All tolerance, all the time: Ontario judges rule not recognizing gay marriage violates Charter, British National Party councillor denounced for refusing to back “no room for racism” motion, and N.Y. passes women’s health bill requiring Catholic institutions to provide contraceptives to employees. Meanwhile, the NAACP says half of Congress fails civil rights report card—“failure” including siding with the NAACP most of the time but not overwhelmingly often.

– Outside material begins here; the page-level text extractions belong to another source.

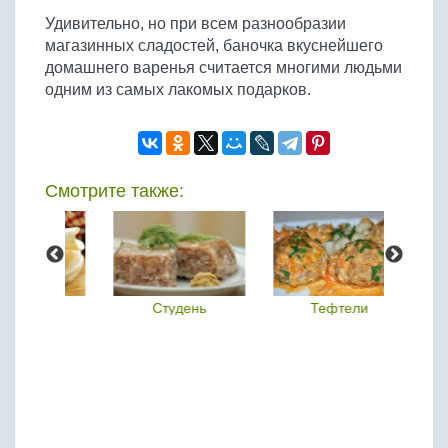
Удивительно, но при всем разнообразии
магазинных сладостей, баночка вкуснейшего
домашнего варенья считается многими людьми
одним из самых лакомых подарков.
Смотрите также:
ки
Студень
Тефтели
Х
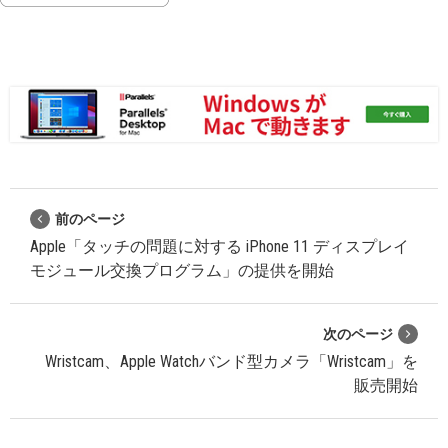
前のページ
Apple「タッチの問題に対する iPhone 11 ディスプレイ
モジュール交換プログラム」の提供を開始
次のページ
Wristcam、Apple Watchバンド型カメラ「Wristcam」を
販売開始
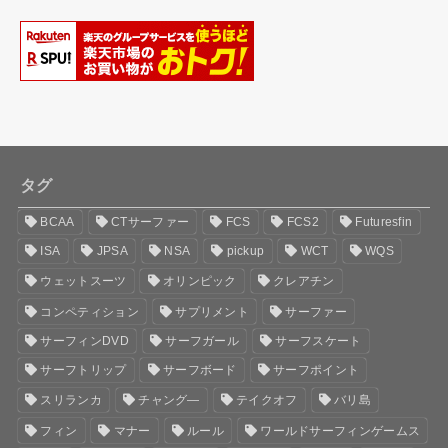
タグ
BCAA
CTサーファー
FCS
FCS2
Futuresfin
ISA
JPSA
NSA
pickup
WCT
WQS
ウェットスーツ
オリンピック
クレアチン
コンペティション
サプリメント
サーファー
サーフィンDVD
サーフガール
サーフスケート
サーフトリップ
サーフボード
サーフポイント
スリランカ
チャング―
テイクオフ
バリ島
フィン
マナー
ルール
ワールドサーフィンゲームス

The Ontario case may be partly a matter of Canadians being Canadians. Provincials are sticklers
for what’s proper and don’t have much perspective. Still, lack of perspective seems to be the way things are going—consider the civil rights, human rights and feminist movements generally, not to mention “zero tolerance” policies and the hysteria about “racial profiling.” In the BNP situation I think the councillor should have added some perspective to the situation by proposing amending the motion to cover other bad attitudes, disrespect for property, irreligion, lasciviousness, lack of patriotism, laziness, what have you so, and so challenged the Burnley council to put itself on record that there’s no room for any of those things in the town.
We’ve mentioned the New York legislation before, but it’s worth more comment. “Tolerance” originally had something to do with freedom of conscience, and that’s still the propaganda. From that standpoint the bill is a clear outrage, and the countervailing considerations are extraordinarily weak. The thought seems to be that contraception is health care, that it is appropriate for insurance, and that it’s an issue of woman’s equality. All those points are quite doubtful. Interfering with the natural functioning of the body isn’t health care. Insurance usually has to with spreading the risk of loss, which doesn’t seem to have much to do with a voluntary and wholly foreseeable payment of a couple hundred dollars a year. And contraceptives are needed only if there’s a man in the picture who’s intimately involved with the woman and very likely shares not only her body but her finances. It’s not at all clear that in effect taking a hundred dollars a year from the man, and perhaps from some third employee who doesn’t use contraceptives, and giving it to the woman helps put everyone on the same footing. Such, however, is progress.